■ Task
The answer must be every entry below, word for word, with the pictures left out.

■ Given data
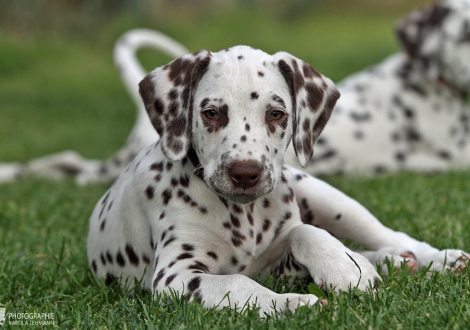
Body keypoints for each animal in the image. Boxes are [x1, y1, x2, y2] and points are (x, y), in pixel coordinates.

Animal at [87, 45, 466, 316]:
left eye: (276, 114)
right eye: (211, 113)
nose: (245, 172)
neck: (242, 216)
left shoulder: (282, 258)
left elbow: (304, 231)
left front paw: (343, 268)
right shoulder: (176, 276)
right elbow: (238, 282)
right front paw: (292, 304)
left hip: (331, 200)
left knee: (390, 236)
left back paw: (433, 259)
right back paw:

■ Answer space
Body keypoints for each animal in the image. Boxes are [x1, y1, x2, y2] and points are (x, y), in pixel coordinates.

Animal at [87, 45, 466, 316]:
left eye: (276, 114)
right eye: (211, 113)
nose: (245, 172)
neck: (242, 216)
left shoulder: (282, 258)
left elbow: (304, 231)
left front paw: (343, 268)
right shoulder: (176, 276)
right elbow: (238, 282)
right front paw: (292, 304)
left hip: (331, 200)
left knee: (390, 236)
left back paw: (433, 259)
right back paw:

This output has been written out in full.